Mohammed Younis al-Ahmed al-Muwali (Arabic: محمد يونس الأحمد) aka Khadr al-Sabahi is a former senior member of the Iraqi Ba’ath Party. Ahmed currently has a million dollar bounty placed on his head as one of Iraq’s most wanted men accused of funding and leading resistance operations. He is the leader of al-Awda; an underground Ba’athist movement in Iraq.
Ahmed was born in 1949 in al-Mowall in the Kingdom of Iraq‘s Mosul Province,[lower-alpha 1] and rose in the ranks of the Iraqi Ba’ath Party under the rule of Saddam Hussein. Initially serving in the Iraqi Army‘s Political Guidance Directorate, which was tasked with ensuring Ba’athist control of the military, Ahmed later became a senior member of the party’s Military Bureau.

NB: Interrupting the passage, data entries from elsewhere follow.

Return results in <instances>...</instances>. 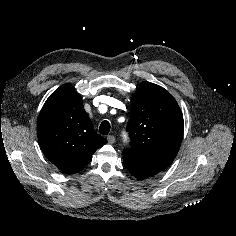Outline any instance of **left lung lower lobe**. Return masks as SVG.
<instances>
[{"label":"left lung lower lobe","instance_id":"obj_1","mask_svg":"<svg viewBox=\"0 0 236 236\" xmlns=\"http://www.w3.org/2000/svg\"><path fill=\"white\" fill-rule=\"evenodd\" d=\"M123 162L128 171L138 179L154 176L167 168L162 164L146 161L123 152Z\"/></svg>","mask_w":236,"mask_h":236}]
</instances>
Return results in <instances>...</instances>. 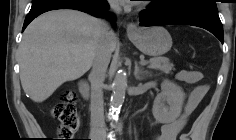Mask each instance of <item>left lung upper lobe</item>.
<instances>
[{
	"mask_svg": "<svg viewBox=\"0 0 236 140\" xmlns=\"http://www.w3.org/2000/svg\"><path fill=\"white\" fill-rule=\"evenodd\" d=\"M154 3V5H161L164 9L167 10L179 7H193L211 11H218L216 0H155Z\"/></svg>",
	"mask_w": 236,
	"mask_h": 140,
	"instance_id": "left-lung-upper-lobe-1",
	"label": "left lung upper lobe"
}]
</instances>
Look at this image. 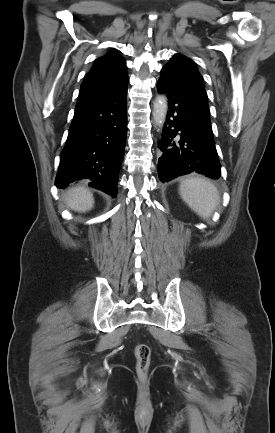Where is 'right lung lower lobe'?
<instances>
[{
	"mask_svg": "<svg viewBox=\"0 0 275 433\" xmlns=\"http://www.w3.org/2000/svg\"><path fill=\"white\" fill-rule=\"evenodd\" d=\"M127 86L77 101L56 186L88 179L89 185L115 197L127 135Z\"/></svg>",
	"mask_w": 275,
	"mask_h": 433,
	"instance_id": "obj_1",
	"label": "right lung lower lobe"
}]
</instances>
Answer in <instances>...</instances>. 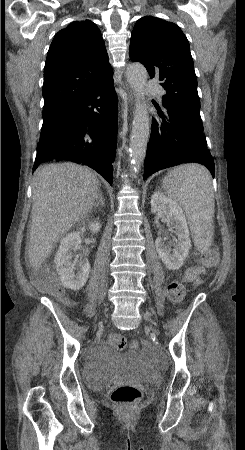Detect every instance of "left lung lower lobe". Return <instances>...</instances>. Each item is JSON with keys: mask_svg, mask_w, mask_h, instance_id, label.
<instances>
[{"mask_svg": "<svg viewBox=\"0 0 245 450\" xmlns=\"http://www.w3.org/2000/svg\"><path fill=\"white\" fill-rule=\"evenodd\" d=\"M159 114L152 119L144 180L161 169L188 162L204 164L214 177V161L203 128L177 107H165Z\"/></svg>", "mask_w": 245, "mask_h": 450, "instance_id": "0a47b994", "label": "left lung lower lobe"}]
</instances>
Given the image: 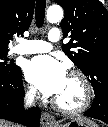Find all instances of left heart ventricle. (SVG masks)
I'll use <instances>...</instances> for the list:
<instances>
[{"label":"left heart ventricle","mask_w":108,"mask_h":127,"mask_svg":"<svg viewBox=\"0 0 108 127\" xmlns=\"http://www.w3.org/2000/svg\"><path fill=\"white\" fill-rule=\"evenodd\" d=\"M55 99L64 106L73 107L79 105L83 99V89L80 82L73 77L67 76L62 89L55 95Z\"/></svg>","instance_id":"obj_1"}]
</instances>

Though part of the Ba’ath Party’s supreme command by the time of the 2003 invasion of Iraq, the United States did not prioritize his capture until months after the fall of the Ba’athist government, inadvertently giving Ahmed enough time to go into hiding.
A former aide to former President of Iraq and leader Saddam Hussein and a regional Baath Party organiser who it appears was trained in Moscow, following the 2003 Iraq War, he was allegedly one of the leading figures among the Iraqi Insurgency and a major rival to Izzat Ibrahim al-Douri. By 2006, the Iraqi government alleged he was an “operational leader”, “financial facilitator” and field commander of the Ba’athist insurgents.
Largely based in Syria since the war, Younis was accused by Iraqi President Nouri al-Maliki of having access to substantial funds and that he has been disbursing funds and directing fighting of Sunni insurgents inside Iraq. According to journalists Michael Weiss and Hassan Hassan, Syrian President Bashar al-Assad attempted to make al-Ahmed the leader of the Iraqi Baathist insurgents at some point. However, others reported that his organization, al-Awda has many Shi’ites in the middle level and is attractive to some former Ba’athist Shi’ites from southern Iraq, and it is believed that Shi’ite followers of Younis are active in southern Iraq. Furthermore, it is reported that Younis’ organization is focused on securing political rehabilitation, amnesties and the repatriation of Baathist exiles, unlike the Naqshbandi Army which wants to violently overthrow the Iraqi government. According to the United States Department of the Treasury, Younis has lived back and forth between Syria, Iraq and the United Arab Emirates.
On 23 August 2009 the Iraqi government aired a taped of an alleged conversation between two members of the Syria-based Iraqi Ba’athist movement, Sattam Farhan and al-Ahmed, linking them with the August 2009 Baghdad bombings which claimed more than 100 lives. The Syrian foreign ministry denied Syrian involvement in the attack. On 25 August Iraq summoned its ambassador to return from Syria, the Syrian government issued a similar order to its ambassador within hours in retaliation. When the Iraqi government demanded in November 2009 that Syria extradite al-Ahmed, President al-Assad refused to do so, claiming that he had already been expelled from Syria. Despite this, Iraqi and American security forces had reported no signs of Baathists illegally crossing the border in the recent months and responsibility for the August bombings was later claimed by the Islamic State of Iraq.